The most frequently asked questions that we receive here at Mint Money revolve around retirement planning. Especially recently, thanks to the changes in the New Pension System (NPS) and the realization that changing demographics and society warrants a more defined pension plan for individuals.
NPS was launched in 2004 for government employees and then extended to all citizens in May 2009. The idea is to promote a low-cost product to cater investing needs for retirement. At present, NPS charges 0.25% as management fee, lower than the 1%-plus management fee charged by mutual funds and unit-linked insurance plans.
A discussion around the need for structured retirement planning and the viability of a product like NPS was carried forward on day two of the Morningstar Investment Conference 2012 on 2 November in Mumbai. G.N. Bajpai, chairman, NPS Trust, and former chairman of the Securities and Exchange Board of India (Sebi) in an address centred on NPS, pointed out that financial products are still a “push” in the Indian context and not a “pull”. This means that the demand for financial products, more specifically the ones that address retirement planning, is low. Later, there was a panel discussion on why this segment has been slow to pick up.
Love for real estate, gold
Daniel Needham, managing director, Morningstar Investment Management Asia Pacific, showcased the break-up of the household assets in India and the US (2010) in a presentation. While 47% of Indian household assets are in real estate and 14% in gold and other physical assets, in the US these figures are much lower at 26% and 7%, respectively.
In the panel discussion on retirement planning, all four panellists agreed that the main reason for not choosing financial assets as a retirement tool is that Indians love to buy real estate and horde gold and on culture of expecting children to eventually provide for our old age.
But our traditional way of approaching retirement can backfire. With the social landscape changing in India and the nuclear family system taking over the traditional joint family structure, the future can be very different. This makes retirement planning very important.
But what we need to remember is that gold is not a productive asset and real estate is not liquid enough. So you cannot generate income by holding gold; you will only benefit if prices go up. In real estate, generating cash on a short notice may be a problem and here too prices can correct. Prasun Gajri, chief investment officer, HDFC Life, one of the panellists, said, “Since most of us have only seen real estate prices move up in the last 15-odd years, we feel that is the way the asset moves, but prices can correct too.” Needham who was moderating the panel rightly pointed out that most financial crises across the world began with the bursting of asset bubbles like inflated real asset prices—home prices often rise supported by high credit growth at such times.

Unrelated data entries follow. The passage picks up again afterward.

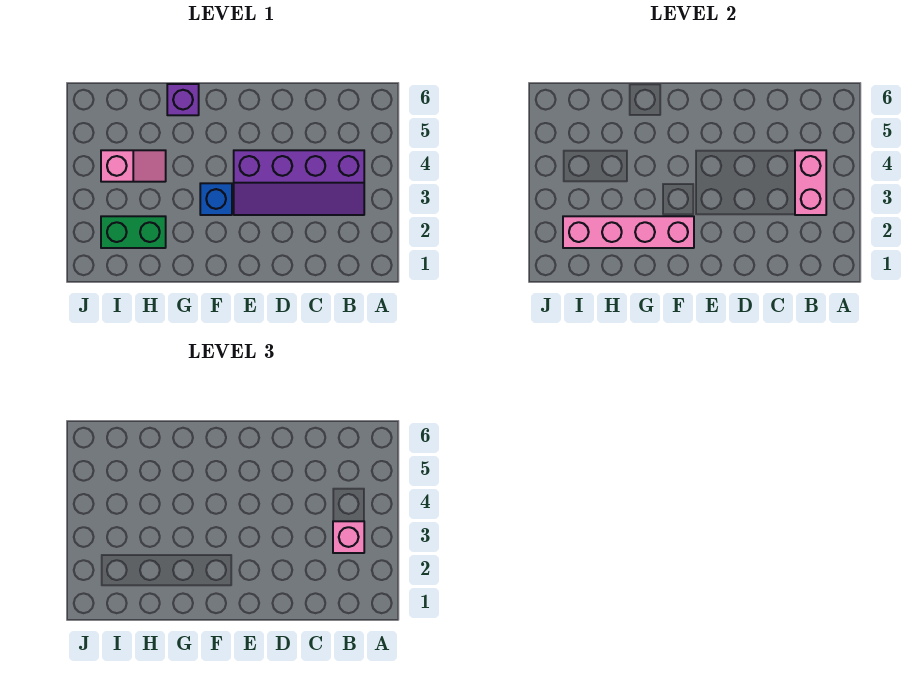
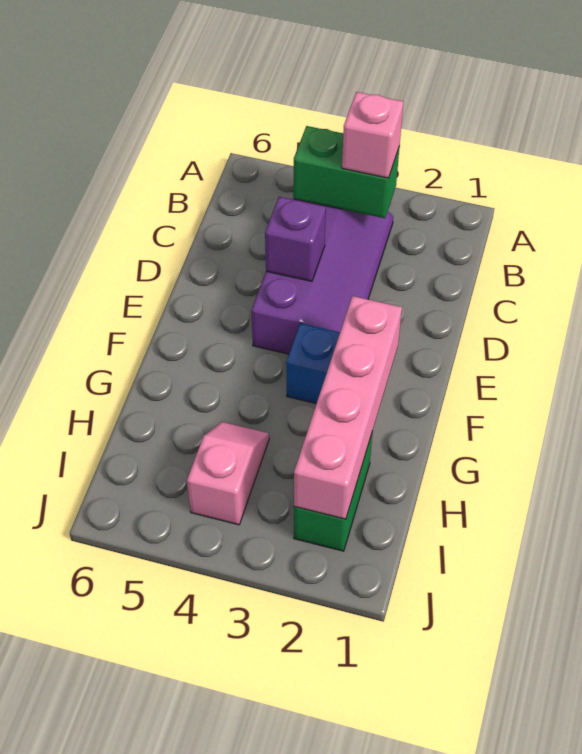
pink 1x2 brick [795,150,826,215] -> green 1x2 brick [293,126,400,218]
purple 1x1 brick [167,84,199,115] -> purple 1x1 brick moved to [265,197,326,281]

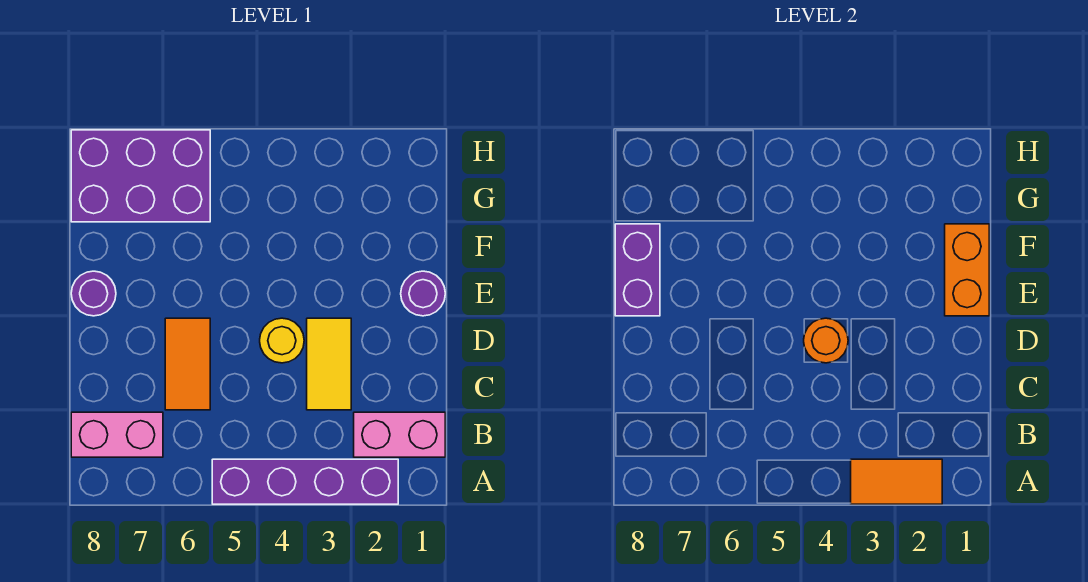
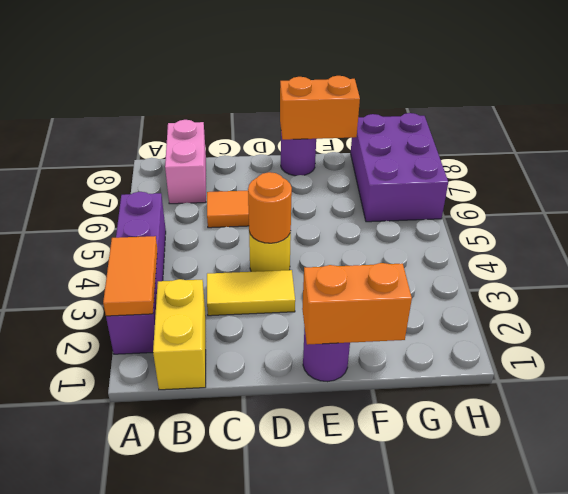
pink 1x2 brick [354,412,445,457] -> yellow 1x2 brick [153,279,206,390]
purple 1x2 brick [615,224,660,316] -> orange 1x2 brick [280,76,360,140]

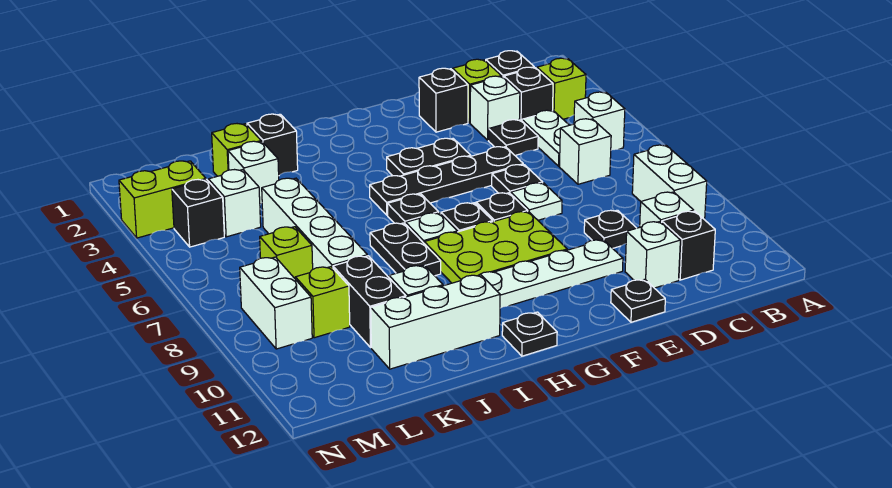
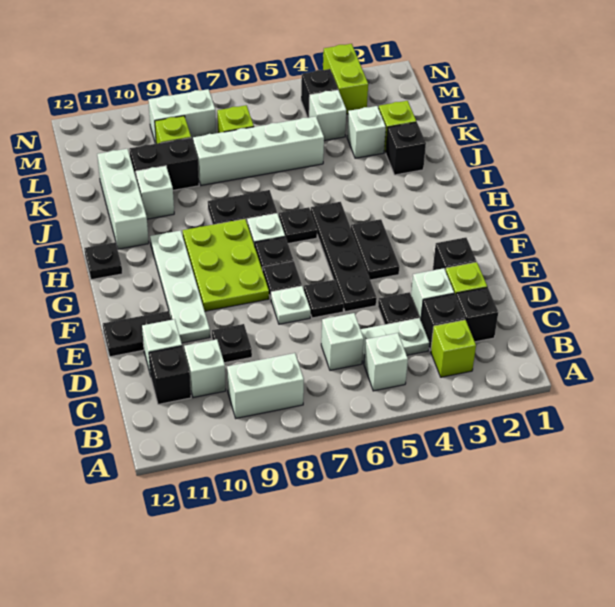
black 1x1 plate [611,279,665,322] -> black 1x2 plate [103,311,171,357]

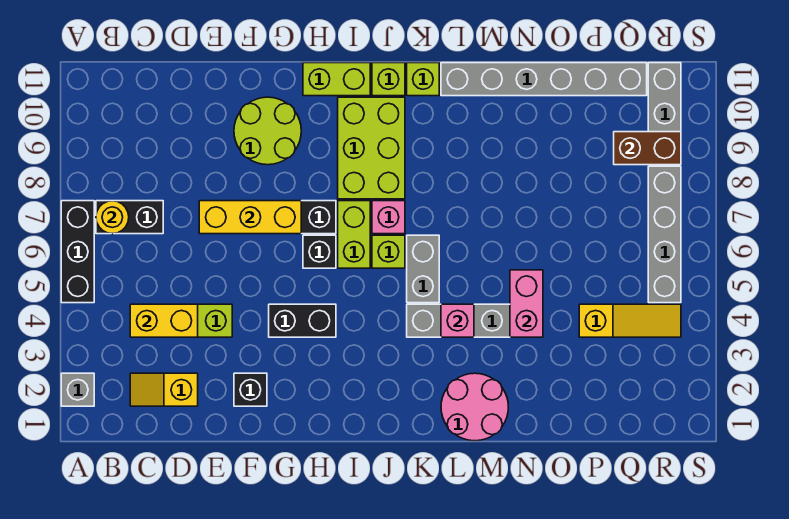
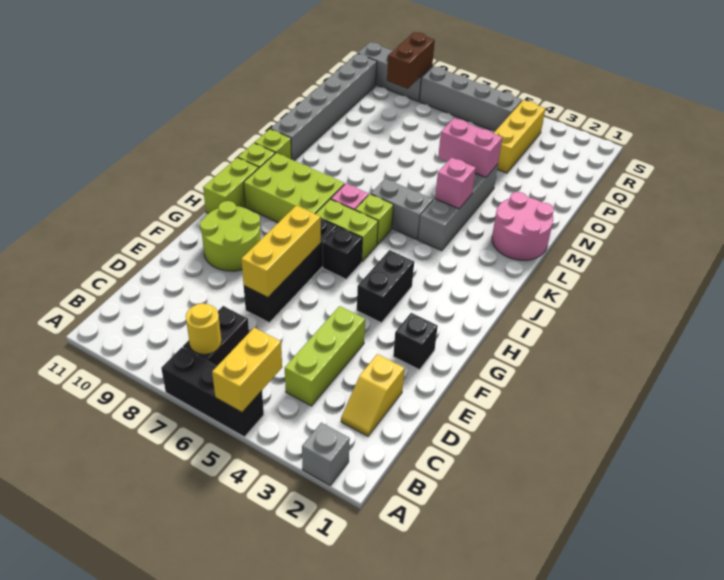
yellow 1x2 brick [130,304,198,337] -> yellow 1x2 brick moved to [212,328,282,412]
yellow 1x3 slope [579,304,681,337] -> yellow 1x3 brick [494,100,545,173]

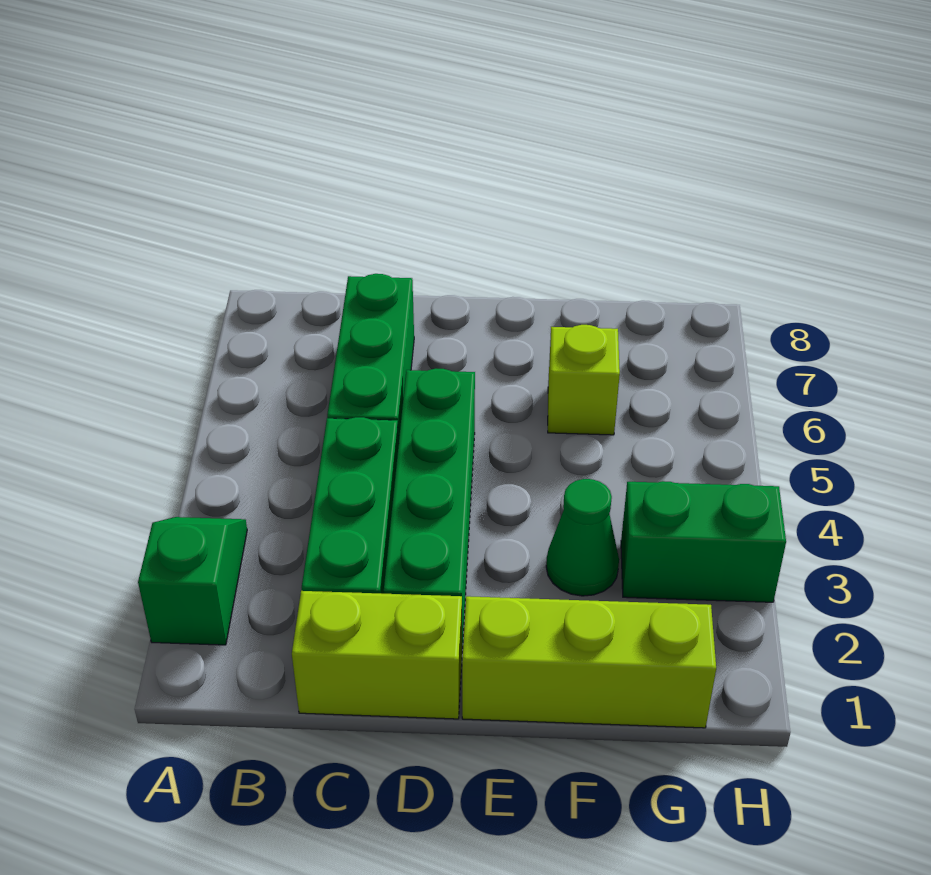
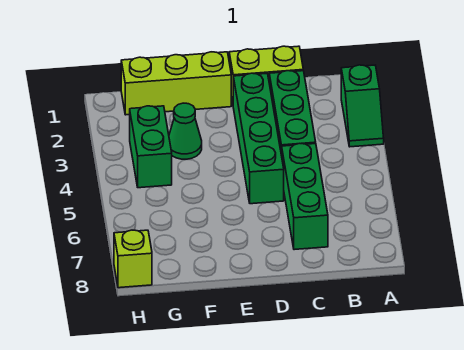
lime 1x1 brick [548,325,620,435] -> lime 1x1 brick moved to [114,230,152,288]
green 1x2 brick [621,481,786,602] -> green 1x2 brick turned to [130,106,172,188]

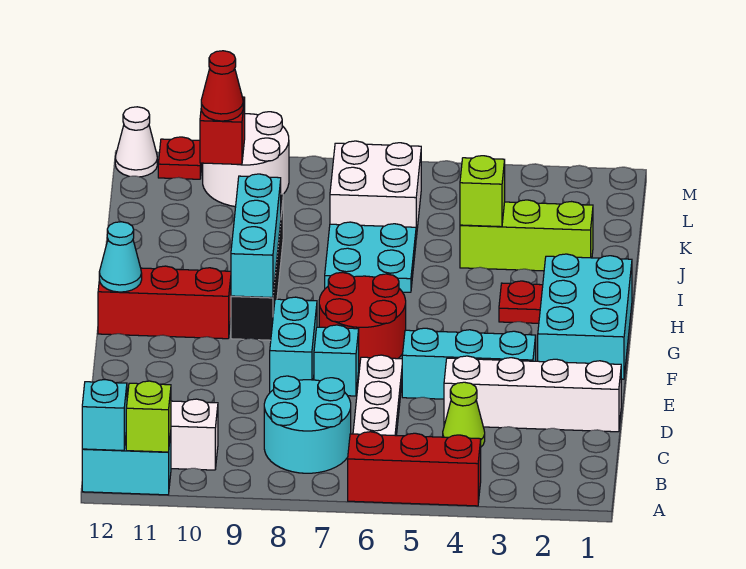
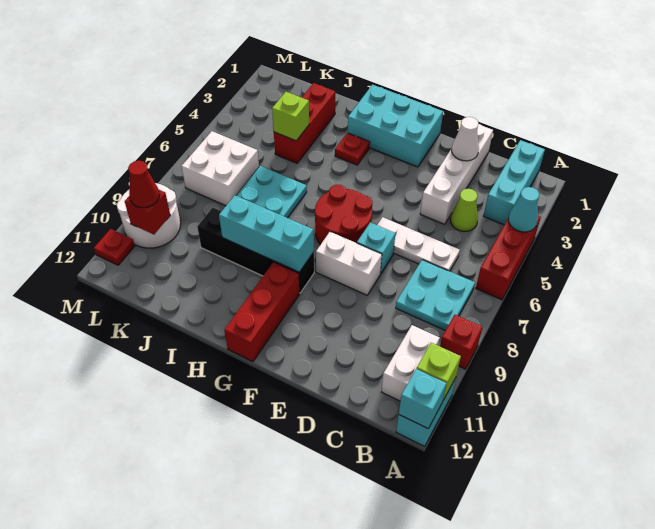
none -> red 1x1 brick [440,315,482,369]
cyan 2x2 round brick [264,376,351,473] -> cyan 2x2 plate [396,260,475,330]
cyan 1x3 brick [402,328,536,399] -> cyan 1x3 brick moved to [484,140,545,225]
cyan 1x2 brick [270,297,317,392] -> white 1x2 brick [316,232,382,295]
cyan 1x1 cone [99,222,142,292] -> cyan 1x1 cone moved to [509,187,539,232]
lime 1x3 brick [460,200,593,271] -> red 1x3 brick [274,83,335,163]
white 1x1 cone [115,107,157,177] -> white 1x1 cone moved to [451,117,479,161]

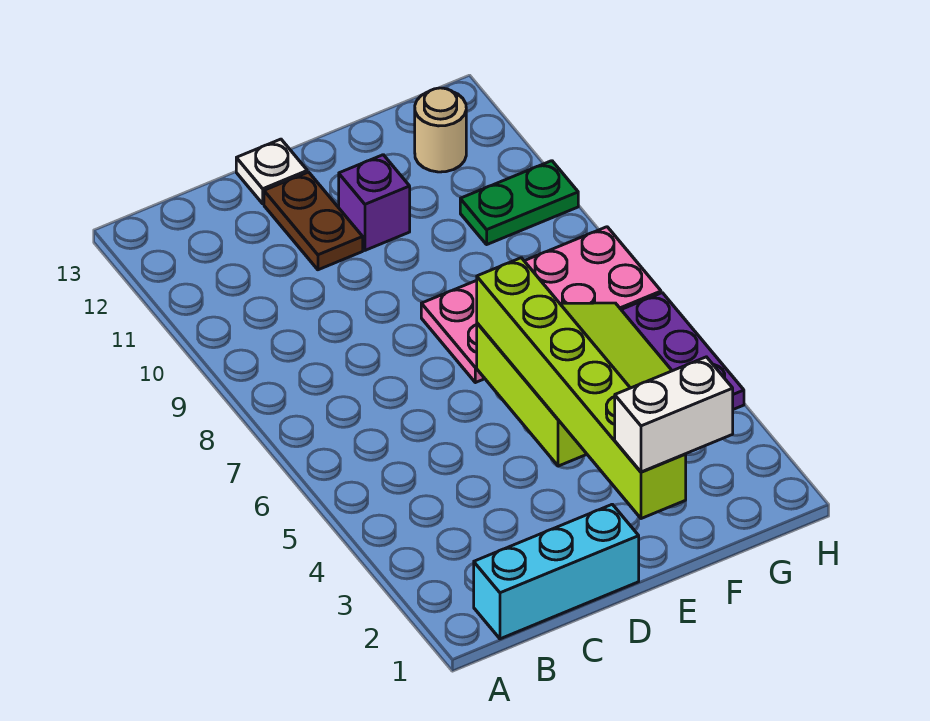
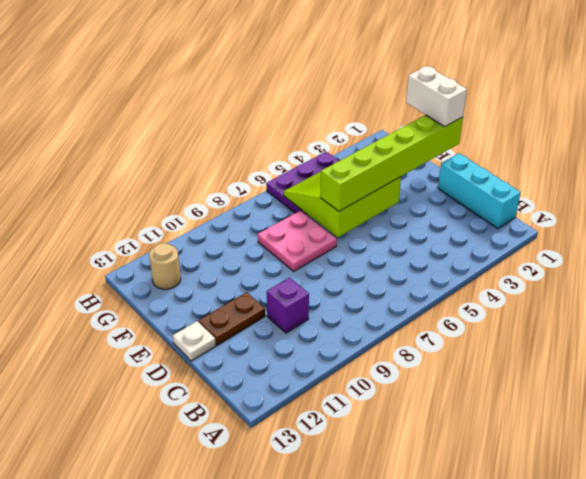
pink 2x4 plate [421,227,661,383] -> pink 2x2 plate [258,210,337,271]
purple 1x1 brick [339,155,410,250] -> purple 1x1 brick moved to [267,278,309,333]
green 1x2 plate [460,161,578,244] -> none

Inadequate distribution network
Another reason for the lack of popularity of NPS is credited to poor distribution network. Bajpai, in his address, said, “Wherever the distribution network is not strong even strong products suffer.”
Even though some panellists argued that better tax treatment may help make NPS more popular, they were unanimous in praising the product for its low-cost structure and long-term focus. Explaining the need for a widespread distribution network, Bajpai said that the reason Life Insurance Corp. of India has around Rs.15 trillion assets under management (AUM) was purely because of a highly penetrated distribution model. As long as financial products are not very well understood (pervasive financial literacy takes time), they will remain a “push” business and demand will have to be created. Hence, the distributor is important to reach the last investor. Dominated mainly by banks, now some brokerages, including HDFC Securities and IIFL, which recently received permission to distribute it, are entering the fray.
Moreover, as stakeholders, including the government, realize the need for growing the pension industry, NPS is getting more attention. According to Bajpai, recently AUM has increased to Rs.22,000 crore as the state government and a handful of private companies channelize funds to this product. He added that the recent inflow is mainly thanks to the performance of the funds, adding that he expected the AUM of NPS to grow to around Rs.2 trillion in the next five years.
Lack of awareness
It was pointed out that lack of education and awareness was a major hindrance. Sundeep Sikka, chief executive officer, Reliance Capital Asset Management Ltd, one of the panellists on the retirement planning discussion, said, “The need to educate the investor is most important. Once awareness for retirement planning is created, investors will automatically choose the products that suit them most.” Hemant Rustagi, chief executive officer, Wiseinvest Advisors, also on the panel, agreed, “NPS as a product hasn’t taken off as investors are not aware and it is not marketed properly.” He added that the product itself has a lot of merit.
Gajri said, “Retirement saving is not the same as retirement planning.” What this means is that simply buying property, gold and investing in bank deposits is not enough. What retirement planning requires is calculating a retirement corpus, setting down specifically how much you need for expenses after you retire and for how long, discounting cash flows with inflation and scientific portfolio construction to invest in assets that will generate returns to meet these requirements.
So educating investors on the need to plan for retirement is one of the main requirements for pension products to gain momentum. Moreover, as of now pension products are available from many providers such as insurance, mutual funds and of course NPS. This creates confusion among investors on which product is the most suitable.
As pointed out by a member of the audience, it is easier to make a customized retirement portfolio with mutual funds rather than sift through the other available options.